Your objective: Please repeat the lines below, exactly and only, from the one that holds "456 1150 565" through the one that holds "1805 754 1753".

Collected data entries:
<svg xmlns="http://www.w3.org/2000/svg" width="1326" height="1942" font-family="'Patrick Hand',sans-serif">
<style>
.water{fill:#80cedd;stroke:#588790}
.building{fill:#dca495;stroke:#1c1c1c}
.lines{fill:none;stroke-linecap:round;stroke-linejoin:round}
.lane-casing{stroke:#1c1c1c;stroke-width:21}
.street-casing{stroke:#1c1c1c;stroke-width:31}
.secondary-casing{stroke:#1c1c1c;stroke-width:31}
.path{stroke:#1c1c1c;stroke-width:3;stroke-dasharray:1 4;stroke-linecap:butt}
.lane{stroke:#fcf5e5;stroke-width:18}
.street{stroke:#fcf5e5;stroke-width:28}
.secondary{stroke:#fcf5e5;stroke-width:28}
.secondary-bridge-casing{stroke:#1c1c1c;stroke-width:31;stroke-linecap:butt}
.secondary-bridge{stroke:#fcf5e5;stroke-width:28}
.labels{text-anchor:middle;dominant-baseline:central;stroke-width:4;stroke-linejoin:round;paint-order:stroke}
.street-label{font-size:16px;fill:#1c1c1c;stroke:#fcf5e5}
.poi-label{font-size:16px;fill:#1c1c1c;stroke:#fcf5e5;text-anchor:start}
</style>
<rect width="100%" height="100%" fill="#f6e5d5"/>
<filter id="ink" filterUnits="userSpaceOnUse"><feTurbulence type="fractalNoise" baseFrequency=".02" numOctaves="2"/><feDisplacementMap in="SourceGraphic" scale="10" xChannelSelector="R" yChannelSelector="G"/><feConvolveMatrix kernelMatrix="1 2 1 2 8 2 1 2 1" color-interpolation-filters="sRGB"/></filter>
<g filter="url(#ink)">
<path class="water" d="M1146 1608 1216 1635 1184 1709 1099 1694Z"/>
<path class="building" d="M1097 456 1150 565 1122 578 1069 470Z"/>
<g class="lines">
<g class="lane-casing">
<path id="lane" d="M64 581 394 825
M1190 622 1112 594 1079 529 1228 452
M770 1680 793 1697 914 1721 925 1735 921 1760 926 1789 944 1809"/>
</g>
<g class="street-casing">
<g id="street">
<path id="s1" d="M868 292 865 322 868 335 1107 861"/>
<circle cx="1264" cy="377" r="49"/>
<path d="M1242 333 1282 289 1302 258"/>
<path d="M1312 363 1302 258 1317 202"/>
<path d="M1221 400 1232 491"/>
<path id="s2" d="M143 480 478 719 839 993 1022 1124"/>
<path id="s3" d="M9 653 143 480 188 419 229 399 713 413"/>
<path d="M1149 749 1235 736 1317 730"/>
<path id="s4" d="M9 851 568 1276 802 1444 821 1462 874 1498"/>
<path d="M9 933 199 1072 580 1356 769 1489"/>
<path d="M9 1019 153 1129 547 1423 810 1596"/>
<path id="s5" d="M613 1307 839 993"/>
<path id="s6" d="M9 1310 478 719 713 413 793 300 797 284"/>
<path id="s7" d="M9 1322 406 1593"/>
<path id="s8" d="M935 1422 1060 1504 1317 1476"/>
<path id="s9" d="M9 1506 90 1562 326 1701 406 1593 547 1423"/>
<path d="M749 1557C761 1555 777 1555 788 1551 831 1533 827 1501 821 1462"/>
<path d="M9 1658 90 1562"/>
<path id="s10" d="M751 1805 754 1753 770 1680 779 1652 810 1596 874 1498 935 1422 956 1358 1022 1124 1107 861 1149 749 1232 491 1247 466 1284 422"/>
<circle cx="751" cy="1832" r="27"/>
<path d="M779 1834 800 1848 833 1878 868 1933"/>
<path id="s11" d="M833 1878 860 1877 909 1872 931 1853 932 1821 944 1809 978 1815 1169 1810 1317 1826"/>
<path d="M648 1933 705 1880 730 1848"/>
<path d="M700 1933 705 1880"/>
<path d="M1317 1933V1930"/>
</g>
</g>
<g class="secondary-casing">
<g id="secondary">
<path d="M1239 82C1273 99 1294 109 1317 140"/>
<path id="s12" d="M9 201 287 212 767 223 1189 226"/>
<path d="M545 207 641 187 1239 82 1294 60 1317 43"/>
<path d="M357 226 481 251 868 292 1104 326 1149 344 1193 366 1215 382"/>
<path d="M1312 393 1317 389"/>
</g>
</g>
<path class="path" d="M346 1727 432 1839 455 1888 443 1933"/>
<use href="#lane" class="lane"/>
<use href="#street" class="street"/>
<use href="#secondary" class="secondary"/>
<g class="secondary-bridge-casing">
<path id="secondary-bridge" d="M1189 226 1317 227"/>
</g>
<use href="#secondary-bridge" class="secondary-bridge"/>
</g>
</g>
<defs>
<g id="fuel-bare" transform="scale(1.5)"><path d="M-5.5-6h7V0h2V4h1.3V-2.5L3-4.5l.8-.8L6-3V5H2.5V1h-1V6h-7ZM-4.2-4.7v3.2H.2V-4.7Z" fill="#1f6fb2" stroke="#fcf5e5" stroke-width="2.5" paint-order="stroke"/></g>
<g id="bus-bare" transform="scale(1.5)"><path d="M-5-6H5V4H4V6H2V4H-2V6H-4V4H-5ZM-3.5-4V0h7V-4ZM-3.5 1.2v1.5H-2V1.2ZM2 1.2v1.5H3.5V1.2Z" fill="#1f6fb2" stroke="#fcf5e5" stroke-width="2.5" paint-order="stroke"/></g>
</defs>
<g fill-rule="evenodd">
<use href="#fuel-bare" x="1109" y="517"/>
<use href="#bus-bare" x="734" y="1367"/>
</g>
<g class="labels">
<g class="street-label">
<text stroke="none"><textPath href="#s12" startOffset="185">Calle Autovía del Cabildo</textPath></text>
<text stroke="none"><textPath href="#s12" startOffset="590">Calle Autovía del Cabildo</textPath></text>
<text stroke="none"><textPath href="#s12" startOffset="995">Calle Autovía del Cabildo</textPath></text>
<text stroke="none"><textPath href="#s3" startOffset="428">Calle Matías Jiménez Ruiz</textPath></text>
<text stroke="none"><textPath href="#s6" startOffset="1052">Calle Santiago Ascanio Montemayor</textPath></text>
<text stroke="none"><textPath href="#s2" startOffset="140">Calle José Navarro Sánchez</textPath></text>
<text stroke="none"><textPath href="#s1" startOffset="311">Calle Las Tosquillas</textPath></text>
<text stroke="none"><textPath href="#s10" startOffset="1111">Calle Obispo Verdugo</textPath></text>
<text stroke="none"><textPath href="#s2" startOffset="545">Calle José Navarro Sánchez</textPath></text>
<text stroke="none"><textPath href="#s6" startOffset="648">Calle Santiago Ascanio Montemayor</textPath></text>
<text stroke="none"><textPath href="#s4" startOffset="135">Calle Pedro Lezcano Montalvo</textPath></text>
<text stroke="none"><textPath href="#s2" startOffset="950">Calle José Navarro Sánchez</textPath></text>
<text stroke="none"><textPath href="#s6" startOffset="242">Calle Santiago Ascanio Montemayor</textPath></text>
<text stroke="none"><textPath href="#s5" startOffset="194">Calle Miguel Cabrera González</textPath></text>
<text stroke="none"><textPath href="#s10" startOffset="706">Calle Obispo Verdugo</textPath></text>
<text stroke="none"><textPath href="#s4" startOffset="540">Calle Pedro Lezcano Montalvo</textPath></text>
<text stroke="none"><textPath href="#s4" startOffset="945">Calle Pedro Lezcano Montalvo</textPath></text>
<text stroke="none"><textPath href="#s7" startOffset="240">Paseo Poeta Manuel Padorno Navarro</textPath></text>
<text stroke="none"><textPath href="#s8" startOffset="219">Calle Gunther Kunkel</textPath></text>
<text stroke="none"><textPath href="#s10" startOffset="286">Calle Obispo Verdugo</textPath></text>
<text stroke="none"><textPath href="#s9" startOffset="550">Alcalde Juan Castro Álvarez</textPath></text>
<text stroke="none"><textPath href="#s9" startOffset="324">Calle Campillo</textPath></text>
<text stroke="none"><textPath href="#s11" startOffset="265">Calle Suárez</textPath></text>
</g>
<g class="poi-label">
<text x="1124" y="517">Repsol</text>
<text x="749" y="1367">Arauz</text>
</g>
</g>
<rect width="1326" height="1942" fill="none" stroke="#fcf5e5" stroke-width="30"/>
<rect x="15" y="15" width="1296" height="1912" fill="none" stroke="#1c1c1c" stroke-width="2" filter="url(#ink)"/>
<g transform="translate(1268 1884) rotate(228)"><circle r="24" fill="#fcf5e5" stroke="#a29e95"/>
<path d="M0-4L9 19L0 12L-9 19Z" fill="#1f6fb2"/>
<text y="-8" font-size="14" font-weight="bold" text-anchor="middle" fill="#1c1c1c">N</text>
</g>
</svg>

Task solution:
<path class="building" d="M1097 456 1150 565 1122 578 1069 470Z"/>
<g class="lines">
<g class="lane-casing">
<path id="lane" d="M64 581 394 825
M1190 622 1112 594 1079 529 1228 452
M770 1680 793 1697 914 1721 925 1735 921 1760 926 1789 944 1809"/>
</g>
<g class="street-casing">
<g id="street">
<path id="s1" d="M868 292 865 322 868 335 1107 861"/>
<circle cx="1264" cy="377" r="49"/>
<path d="M1242 333 1282 289 1302 258"/>
<path d="M1312 363 1302 258 1317 202"/>
<path d="M1221 400 1232 491"/>
<path id="s2" d="M143 480 478 719 839 993 1022 1124"/>
<path id="s3" d="M9 653 143 480 188 419 229 399 713 413"/>
<path d="M1149 749 1235 736 1317 730"/>
<path id="s4" d="M9 851 568 1276 802 1444 821 1462 874 1498"/>
<path d="M9 933 199 1072 580 1356 769 1489"/>
<path d="M9 1019 153 1129 547 1423 810 1596"/>
<path id="s5" d="M613 1307 839 993"/>
<path id="s6" d="M9 1310 478 719 713 413 793 300 797 284"/>
<path id="s7" d="M9 1322 406 1593"/>
<path id="s8" d="M935 1422 1060 1504 1317 1476"/>
<path id="s9" d="M9 1506 90 1562 326 1701 406 1593 547 1423"/>
<path d="M749 1557C761 1555 777 1555 788 1551 831 1533 827 1501 821 1462"/>
<path d="M9 1658 90 1562"/>
<path id="s10" d="M751 1805 754 1753 770 1680 779 1652 810 1596 874 1498 935 1422 956 1358 1022 1124 1107 861 1149 749 1232 491 1247 466 1284 422"/>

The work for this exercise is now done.